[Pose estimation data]
____________

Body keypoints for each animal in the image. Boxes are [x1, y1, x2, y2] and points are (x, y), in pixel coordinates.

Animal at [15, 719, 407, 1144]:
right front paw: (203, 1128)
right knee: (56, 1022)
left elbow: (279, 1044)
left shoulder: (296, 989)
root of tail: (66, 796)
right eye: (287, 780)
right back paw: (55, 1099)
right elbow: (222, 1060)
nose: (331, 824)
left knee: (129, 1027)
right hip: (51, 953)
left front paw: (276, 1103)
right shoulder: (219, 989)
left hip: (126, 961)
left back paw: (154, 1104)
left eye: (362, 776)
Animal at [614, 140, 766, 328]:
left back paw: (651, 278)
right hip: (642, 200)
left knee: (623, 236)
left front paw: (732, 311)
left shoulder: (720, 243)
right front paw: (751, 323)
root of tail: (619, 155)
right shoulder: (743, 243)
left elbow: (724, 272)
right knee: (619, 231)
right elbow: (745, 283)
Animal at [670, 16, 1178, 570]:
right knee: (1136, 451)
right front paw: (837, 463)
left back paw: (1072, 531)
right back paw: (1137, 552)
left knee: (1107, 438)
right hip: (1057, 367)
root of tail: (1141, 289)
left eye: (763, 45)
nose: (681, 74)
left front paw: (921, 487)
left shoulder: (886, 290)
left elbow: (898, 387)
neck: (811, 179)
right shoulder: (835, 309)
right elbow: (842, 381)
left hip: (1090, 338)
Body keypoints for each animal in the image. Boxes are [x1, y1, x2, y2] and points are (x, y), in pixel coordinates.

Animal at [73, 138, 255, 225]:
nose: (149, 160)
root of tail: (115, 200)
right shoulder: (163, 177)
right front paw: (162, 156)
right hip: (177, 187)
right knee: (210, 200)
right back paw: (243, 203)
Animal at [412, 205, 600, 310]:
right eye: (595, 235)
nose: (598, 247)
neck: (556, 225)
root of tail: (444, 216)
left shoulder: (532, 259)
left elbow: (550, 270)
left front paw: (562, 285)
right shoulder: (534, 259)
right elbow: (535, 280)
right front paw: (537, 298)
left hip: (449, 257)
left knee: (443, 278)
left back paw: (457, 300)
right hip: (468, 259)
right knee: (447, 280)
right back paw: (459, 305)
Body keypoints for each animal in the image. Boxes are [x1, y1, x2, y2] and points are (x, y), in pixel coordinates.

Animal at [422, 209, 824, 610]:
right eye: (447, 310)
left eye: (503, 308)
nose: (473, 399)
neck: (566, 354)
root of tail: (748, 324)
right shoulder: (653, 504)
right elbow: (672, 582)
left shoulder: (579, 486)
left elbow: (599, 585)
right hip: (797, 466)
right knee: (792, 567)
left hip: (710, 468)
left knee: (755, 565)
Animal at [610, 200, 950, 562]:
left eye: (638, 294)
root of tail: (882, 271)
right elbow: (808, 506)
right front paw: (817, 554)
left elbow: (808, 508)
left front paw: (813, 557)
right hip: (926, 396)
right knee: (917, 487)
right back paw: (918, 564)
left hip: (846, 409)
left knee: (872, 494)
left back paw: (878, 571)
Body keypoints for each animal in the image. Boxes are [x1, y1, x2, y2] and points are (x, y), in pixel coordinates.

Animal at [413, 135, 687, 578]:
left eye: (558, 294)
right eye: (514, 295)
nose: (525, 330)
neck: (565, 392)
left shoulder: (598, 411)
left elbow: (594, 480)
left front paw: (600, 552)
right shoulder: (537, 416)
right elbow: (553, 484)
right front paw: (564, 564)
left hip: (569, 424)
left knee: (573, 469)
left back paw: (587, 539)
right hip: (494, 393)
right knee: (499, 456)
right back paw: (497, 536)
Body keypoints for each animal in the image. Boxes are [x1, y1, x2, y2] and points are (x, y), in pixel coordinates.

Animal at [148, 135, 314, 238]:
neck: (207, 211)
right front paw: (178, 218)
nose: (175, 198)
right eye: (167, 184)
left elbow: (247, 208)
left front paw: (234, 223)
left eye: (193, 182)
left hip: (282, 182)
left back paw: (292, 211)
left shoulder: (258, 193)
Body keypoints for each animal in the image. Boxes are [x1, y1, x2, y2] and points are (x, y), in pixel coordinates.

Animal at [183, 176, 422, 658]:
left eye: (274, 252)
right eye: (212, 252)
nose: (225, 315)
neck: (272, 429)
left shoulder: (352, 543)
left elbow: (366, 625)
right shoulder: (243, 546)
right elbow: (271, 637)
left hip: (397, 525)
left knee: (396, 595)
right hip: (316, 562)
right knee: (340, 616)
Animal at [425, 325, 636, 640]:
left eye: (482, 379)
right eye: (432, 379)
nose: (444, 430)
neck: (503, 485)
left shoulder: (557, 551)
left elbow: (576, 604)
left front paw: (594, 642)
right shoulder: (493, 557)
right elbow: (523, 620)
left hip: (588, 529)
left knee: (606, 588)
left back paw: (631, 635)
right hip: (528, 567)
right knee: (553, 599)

____________

:: WORK INSTRUCTIONS ::
Retype every record without alteration.

:: WRITTEN ANSWER ::
Body keypoints for each animal in the image. Boxes are [x1, y1, x2, y2] and points are (x, y), in pixel coordinates.

Animal at [15, 719, 407, 1144]:
right front paw: (203, 1128)
right knee: (56, 1022)
left elbow: (279, 1044)
left shoulder: (296, 989)
root of tail: (66, 796)
right eye: (287, 780)
right back paw: (55, 1099)
right elbow: (222, 1060)
nose: (331, 824)
left knee: (129, 1027)
right hip: (51, 953)
left front paw: (276, 1103)
right shoulder: (219, 989)
left hip: (126, 961)
left back paw: (154, 1104)
left eye: (362, 776)
Animal at [614, 140, 766, 328]:
left back paw: (651, 278)
right hip: (642, 200)
left knee: (623, 236)
left front paw: (732, 311)
left shoulder: (720, 243)
right front paw: (751, 323)
root of tail: (619, 155)
right shoulder: (743, 243)
left elbow: (724, 272)
right knee: (619, 231)
right elbow: (745, 283)
Animal at [670, 16, 1178, 570]:
right knee: (1136, 451)
right front paw: (837, 463)
left back paw: (1072, 531)
right back paw: (1137, 552)
left knee: (1107, 438)
right hip: (1057, 367)
root of tail: (1141, 289)
left eye: (763, 45)
nose: (681, 74)
left front paw: (921, 487)
left shoulder: (886, 290)
left elbow: (898, 387)
neck: (811, 179)
right shoulder: (835, 309)
right elbow: (842, 381)
left hip: (1090, 338)
Body keypoints for each animal in the image. Boxes are [x1, y1, x2, y2] and points are (x, y), in pixel coordinates.

Animal at [73, 138, 255, 225]:
nose: (149, 160)
root of tail: (115, 200)
right shoulder: (163, 177)
right front paw: (162, 156)
right hip: (177, 187)
right knee: (210, 200)
right back paw: (243, 203)
Animal at [412, 205, 600, 310]:
right eye: (595, 235)
nose: (598, 247)
neck: (556, 225)
root of tail: (444, 216)
left shoulder: (532, 259)
left elbow: (550, 270)
left front paw: (562, 285)
right shoulder: (534, 259)
right elbow: (535, 280)
right front paw: (537, 298)
left hip: (449, 257)
left knee: (443, 278)
left back paw: (457, 300)
right hip: (468, 259)
right knee: (447, 280)
right back paw: (459, 305)
Body keypoints for each animal in the image. Boxes are [x1, y1, x2, y2] and points are (x, y), in pixel coordinates.

Animal at [422, 209, 824, 610]:
right eye: (447, 310)
left eye: (503, 308)
nose: (473, 399)
neck: (566, 354)
root of tail: (748, 324)
right shoulder: (653, 504)
right elbow: (672, 582)
left shoulder: (579, 486)
left elbow: (599, 585)
right hip: (797, 466)
right knee: (792, 567)
left hip: (710, 468)
left knee: (755, 565)
Animal at [610, 200, 950, 562]:
left eye: (638, 294)
root of tail: (882, 271)
right elbow: (808, 506)
right front paw: (817, 554)
left elbow: (808, 508)
left front paw: (813, 557)
right hip: (926, 396)
right knee: (917, 487)
right back paw: (918, 564)
left hip: (846, 409)
left knee: (872, 494)
left back paw: (878, 571)
Body keypoints for each animal in the image. Boxes are [x1, y1, x2, y2] and points are (x, y), in pixel coordinates.

Animal at [413, 135, 687, 578]:
left eye: (558, 294)
right eye: (514, 295)
nose: (525, 330)
neck: (565, 392)
left shoulder: (598, 411)
left elbow: (594, 480)
left front paw: (600, 552)
right shoulder: (537, 416)
right elbow: (553, 484)
right front paw: (564, 564)
left hip: (569, 424)
left knee: (573, 469)
left back paw: (587, 539)
right hip: (494, 393)
right knee: (499, 456)
right back paw: (497, 536)
Body keypoints for each animal in the image. Boxes are [x1, y1, x2, y2] and points are (x, y), in pixel coordinates.

Animal at [148, 135, 314, 238]:
neck: (207, 211)
right front paw: (178, 218)
nose: (175, 198)
right eye: (167, 184)
left elbow: (247, 208)
left front paw: (234, 223)
left eye: (193, 182)
left hip: (282, 182)
left back paw: (292, 211)
left shoulder: (258, 193)
Body keypoints for each animal in the image. Boxes are [x1, y1, x2, y2] and points are (x, y), in pixel coordinates.

Animal at [183, 176, 422, 658]:
left eye: (274, 252)
right eye: (212, 252)
nose: (225, 315)
neck: (272, 429)
left shoulder: (352, 543)
left elbow: (366, 625)
right shoulder: (243, 546)
right elbow: (271, 637)
left hip: (397, 525)
left knee: (396, 595)
right hip: (316, 562)
right knee: (340, 616)
Animal at [425, 325, 636, 640]:
left eye: (482, 379)
right eye: (432, 379)
nose: (444, 430)
neck: (503, 485)
left shoulder: (557, 551)
left elbow: (576, 604)
left front paw: (594, 642)
right shoulder: (493, 557)
right elbow: (523, 620)
left hip: (588, 529)
left knee: (606, 588)
left back paw: (631, 635)
right hip: (528, 567)
right knee: (553, 599)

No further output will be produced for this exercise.